The survey work for the project did more than shape the content of these chapters. Mention must be made of two other facets of Philadelphia on Stone: an online biographical dictionary and an exhibition. In lieu of a biographical appendix to this volume, the illustrated Philadelphia on Stone Biographical Dictionary of Lithographers is accessible through the Library Company’s digital-collections catalog ImPAC (www.lcpdigital.org). The online dictionary contains the biographies of more than five hundred artists, lithographers, printers, and publishers who worked in commercial lithography in Philadelphia during the first fifty years of the trade. Historically prominent lithographers, such as Childs & Inman, P. S. Duval, Thomas Sinclair, and Wagner & McGuigan; lesser known figures, such as Alphonse Bigot, John F. Finkeldey, and Thomas Hunter; and journeyman who sustained the trade are included among the men and women described. The entries provide a demographic overview of the Philadelphia trade, illustrated by portraits of premier lithographers, views of their establishments, and advertisements for their businesses. The majority of the images represent materials held in the collections of the eight collaborating institutions. Based on the most comprehensive scholarship to date, the biographies are searchable by name and keyword and, unlike conventional printed dictionaries, can be readily revised with any further information provided by readers or discovered by staff.

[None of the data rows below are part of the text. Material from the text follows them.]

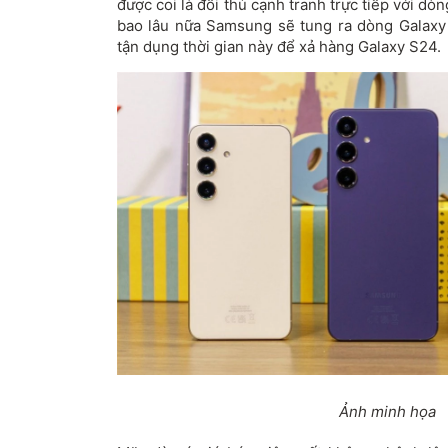
được coi là đối thủ cạnh tranh trực tiếp với dò
bao lâu nữa Samsung sẽ tung ra dòng Galaxy 
tận dụng thời gian này để xả hàng Galaxy S24.
Ảnh minh họa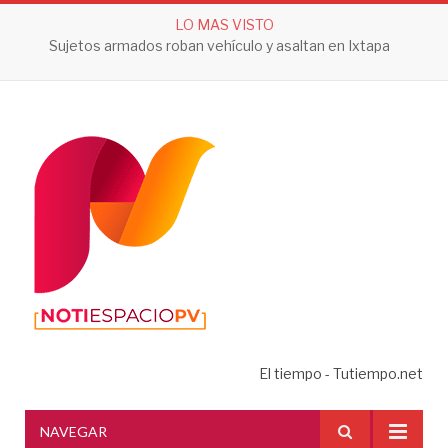
LO MAS VISTO
Sujetos armados roban vehículo y asaltan en Ixtapa
El tiempo - Tutiempo.net
NAVEGAR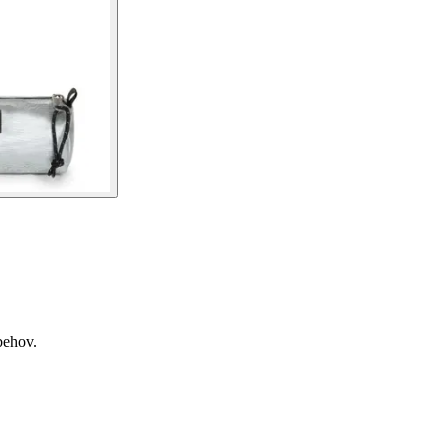
behov.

In addition, a 2010 exhibition provided another venue to disseminate the scholarship resulting from the project. The exhibition included an overview of the history of lithography and the local trade in addition to sections documenting the lives of Philadelphia lithographers, their work, and their influence on the visual culture of nineteenth-century and modern-day society. The exhibition demonstrated how lithography allowed speedy production and a variety of imagery, as shown in the lithographs displayed, thus altering the conception, content, and consumption of prints produced for the commercial and domestic consumer in Philadelphia. Sections of the exhibition examined the change of the establishments from collaborative printing shops in the antebellum era to factories with specialized departments after the Civil War; the influence of the innovations of chromolithography (the process of printing lithographs in multiple colors) and steam printing on this transformation; and the later industry’s focus on advertising, particularly trade cards, to remain viable. The online exhibition can be accessed at www.librarycompany.org/pos/posexhibition.htm.

This book represents the capstone to this multifaceted collaborative project and hopes to show that although the romantic age of lithography in Philadelphia should be reevaluated, the romance of the research of this local trade should be infinite.